Christuskop

Uit Wikipedia, de vrije encyclopedie
Christuskop
Christuskop
Kunstenaar Rembrandt
Jaar Ca. 1648
Techniek Olieverf op eikenhouten paneel
Afmetingen 25 × 21,7 cm
Verblijfplaats Staatliche Museen zu Berlin, Gemäldegalerie
Locatie Berlijn
RKD-gegevens
Portaal  Portaalicoon   Kunst & Cultuur

Christuskop is een schilderij van Rembrandt in de Gemäldegalerie van de Staatliche Museen zu Berlin.

Voorstelling[bewerken | brontekst bewerken]

Het stelt Christus voor gekleed in een bruin habijt. In de boedelinventaris, die werd opgemaakt na Rembrandts faillissement op 14 juli 1656, staan twee schilderijen vermeld: ‘een Criſti tronie’ en een ‘Criſtus tronie’ van Rembrandt.[1] Beide vermeldingen worden in verband gebracht met het schilderij in Berlijn. Een tronie (letterlijk gezicht) is een portret van een type (bijvoorbeeld een dronkaard, een boer of een oude vrouw) of een gekostumeerd model (bijvoorbeeld als soldaat of oosterling). Rembrandt woonde in de Amsterdamse Jodenbuurt. Men gaat ervan uit dat hij voor deze Christus tronie een Joods model gebruikte uit zijn eigen leefomgeving.

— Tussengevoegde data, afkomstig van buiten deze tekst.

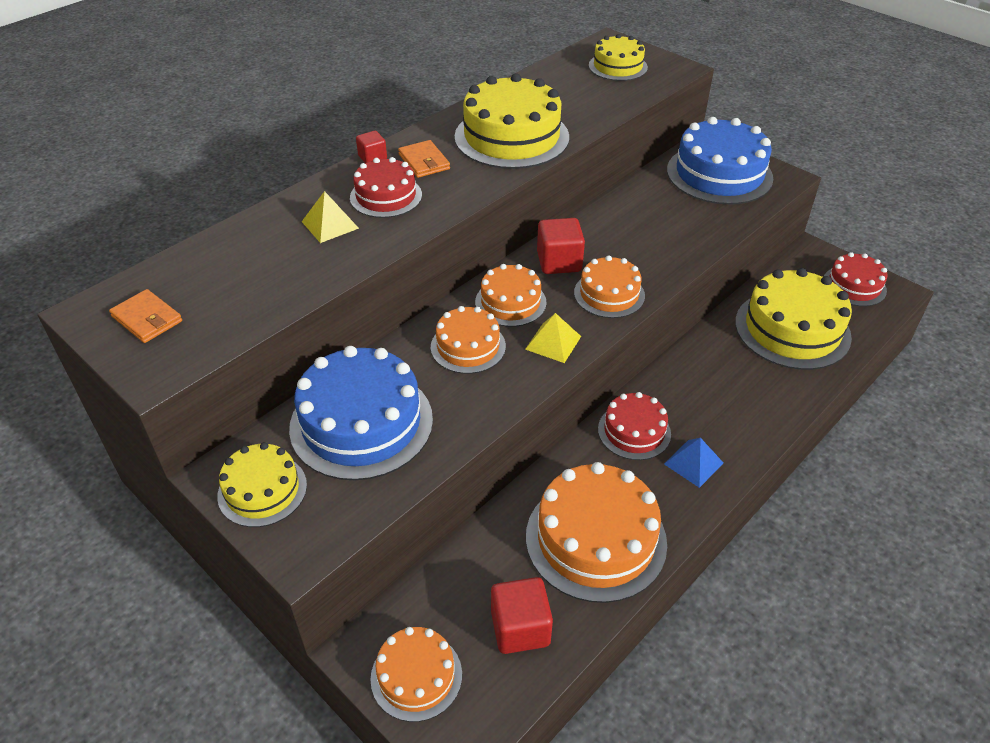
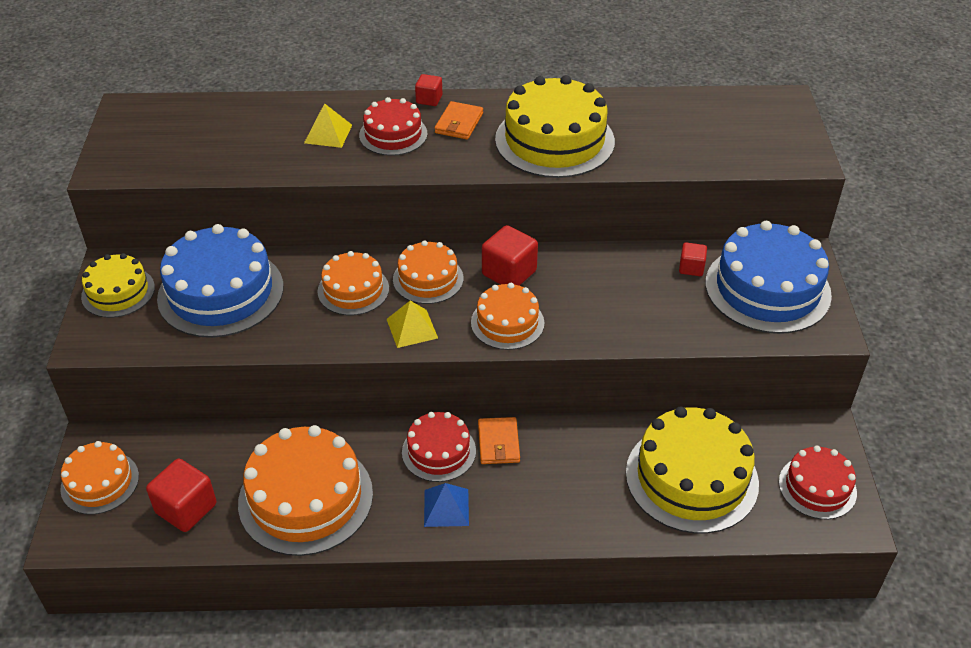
camera: 45 degrees right, 0 degrees up
(147, 319) = (146, 132): orange wallet -> orange wallet (498, 443)
(618, 66) = (750, 128): yellow cake -> none
(661, 188) = (691, 268): none -> red cube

Omgeving van Rembrandt. Christus. Na ca. 1648. Den Haag, Museum Bredius.

Van het werk zijn twee andere versies bekend uit de omgeving/atelier van Rembrandt, één in Museum Bredius in Den Haag en één in het Philadelphia Museum of Art.

Toeschrijving[bewerken | brontekst bewerken]

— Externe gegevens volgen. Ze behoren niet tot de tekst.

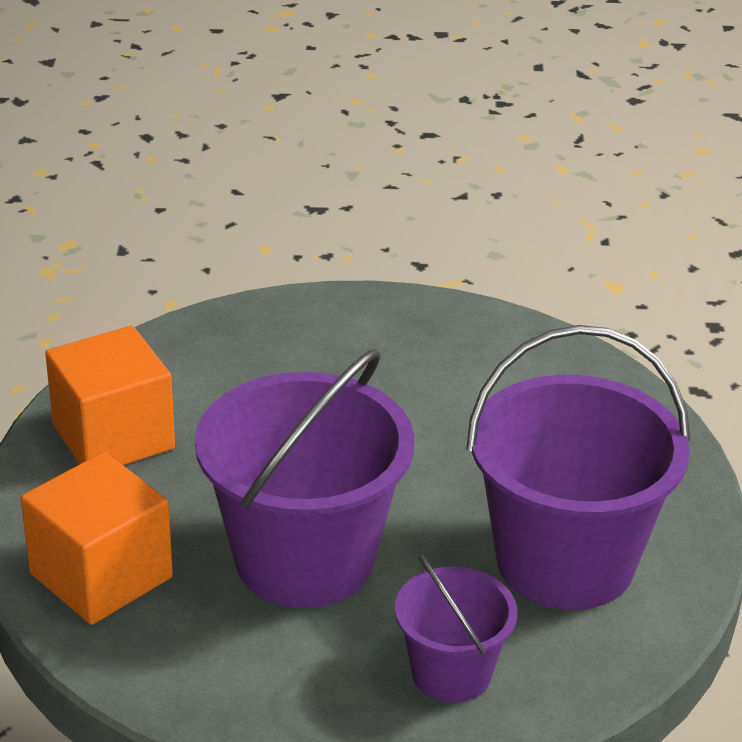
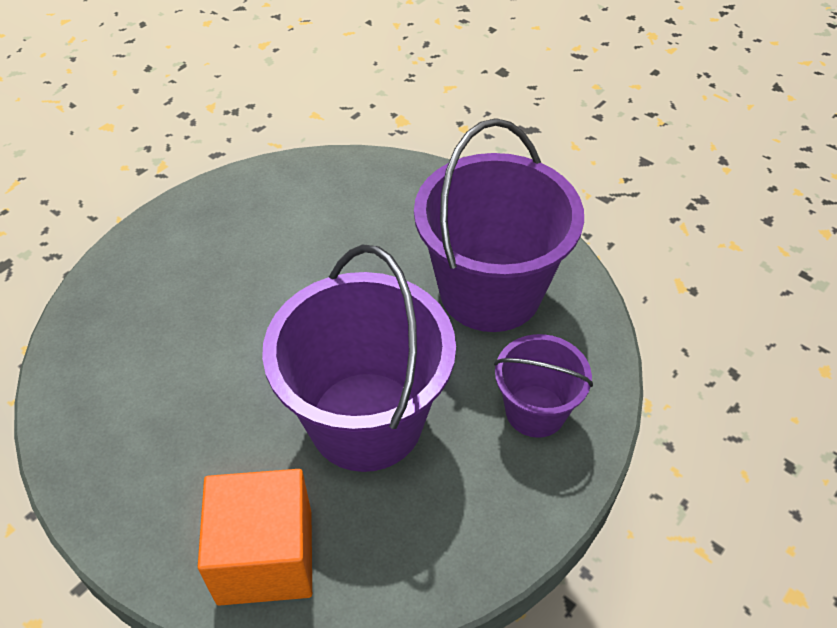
camera: 50 degrees left, 15 degrees up
(113, 437) = (128, 453): orange cube -> none

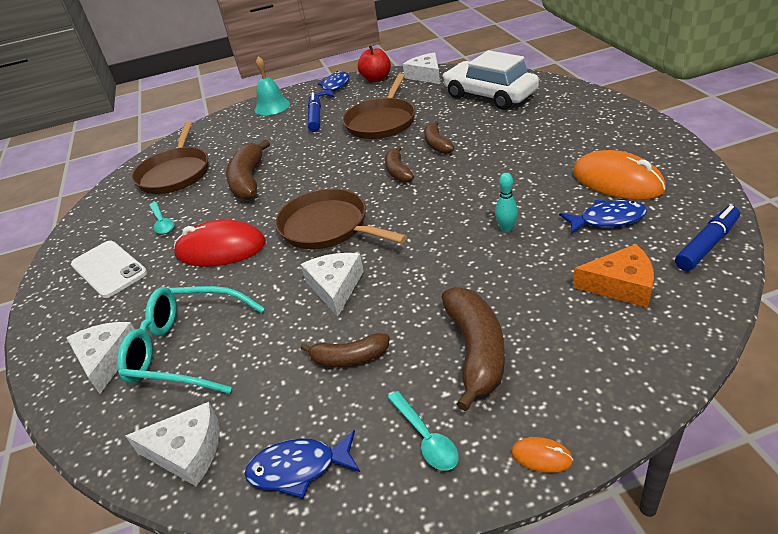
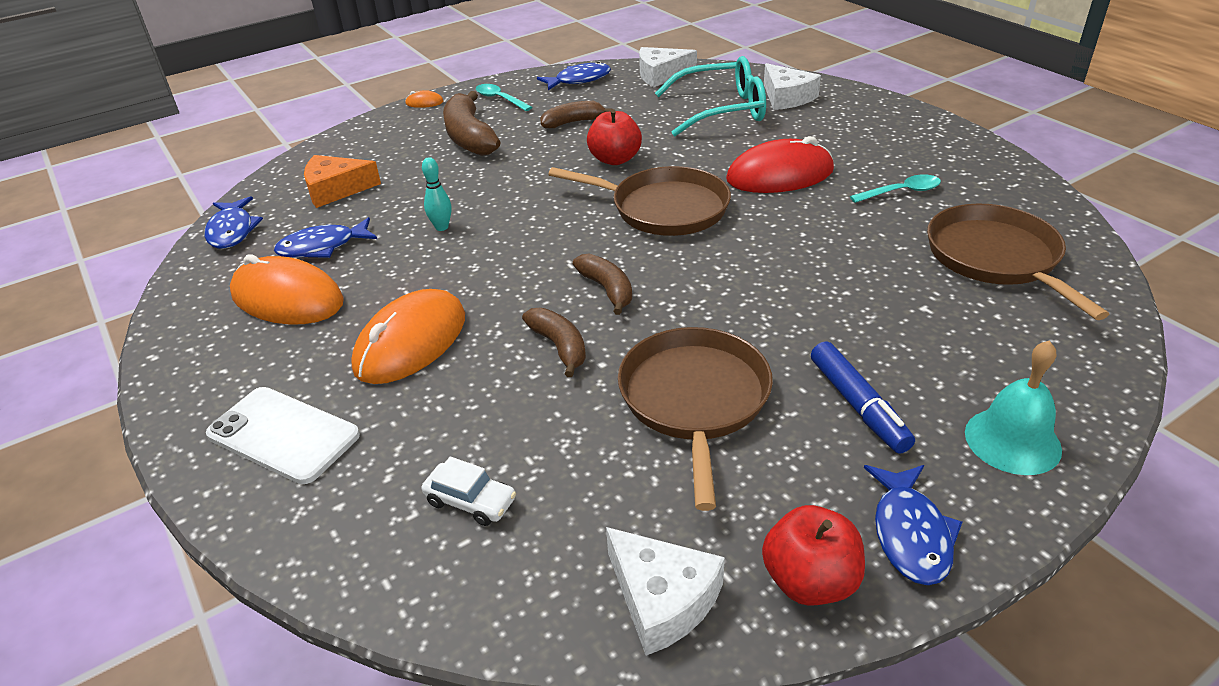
camera: 160 degrees right, 0 degrees up
(109, 269) = (893, 145): white phone -> white phone (283, 435)
(162, 223) = (901, 192): turquoise spoon -> turquoise spoon turned 120 degrees clockwise
(248, 180) = (845, 257): brown banana -> none
(335, 287) = (615, 159): white cheese -> red apple
(490, 95) = (470, 501): white car -> white car, size x0.41
(522, 151) = (411, 342): none -> orange mouse
(707, 245) = (232, 231): blue marker -> blue fish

Het schilderij wordt vrijwel unaniem aan Rembrandt toegeschreven.

Herkomst[bewerken | brontekst bewerken]

Het werk is afkomstig uit de verzameling van de Britse kunstverzamelaar John Henderson in Londen.[2] Van 16 tot 18 februari 1882 werd het werk geveild bij Christie's in Londen als ‘Head of a Man with Long Hair, in a brown robe’. In 1893 was het in het bezit van kunsthandel Charles Sedelmeyer in Parijs en later van Rodolphe Kann eveneens in Parijs. Toen Kann in 1905 overleed moesten zijn erfgenamen twee jaar wachten om de verplichte erfbelasting niet te hoeven betalen. In 1907 verkochten zij de hele collectie Kann aan kunsthandel Duveen Brothers. Dat jaar werd het verworven voor Martin Bromberg in Hamburg. Bromberg en zijn vrouw schonken het hetzelfde jaar nog aan het Kaiser-Fiedrich-Museum (nu Bode-Museum) in Berlijn. Van september 1941 tot september 1942 werd de verzameling van dit museum in verband met de oorlog bewaard in Flakturm II, een grote bovengrondse bunker in Volkspark Friedrichshain. Voorafgaand aan de Slag om Berlijn, tussen 11 maart en 7 april 1945, werd de hele verzameling overgebracht van Berlijn naar een groot mijncomplex in Merkers, Hämbach en Kaiseroda in Thüringen. Kort daarna werden de kunstwerken ontdekt door de Amerikanen en door hen geconfisqueerd. Op 17 april 1945 werden de werken overgebracht naar de Reichsbank in Frankfurt am Main. Van 20 tot 31 augustus werden de werken tijdelijk uit de Reichsbank verwijderd en bewaard in het Central Art Collecting Point Wiesbaden, gevestigd in het Landesmuseum Wiesbaden. Op 20 april 1949 werd het werk door de Amerikanen overgedragen aan de deelstaat Hessen en op 11 januari 1956 aan de West-Berlijnse overheid, waarna de terugkeer van de kunstwerken van Wiesbaden naar Berlijn begon. Het werk werd overgebracht naar de Gemäldegalerie in Berlin-Dahlem. Op 12 december 1959 werd het schilderij (geschatte waarde 250.000 mark) tijdens openingstijd gestolen door een bezoeker. Het bestuur van de Ehemalige Staatliche Museen zu Berlin loofde een beloning van 10.000 mark uit. Dankzij een anonieme tip werd het werk twee jaar later, op 22 oktober 1961, gevonden in een bagagekluis in het Braunschweig Hauptbahnhof. Vanaf 1998 is het te zien in de Gemäldegalerie van de Staatliche Museen zu Berlin aan het Kulturforum in het centrum van Berlijn.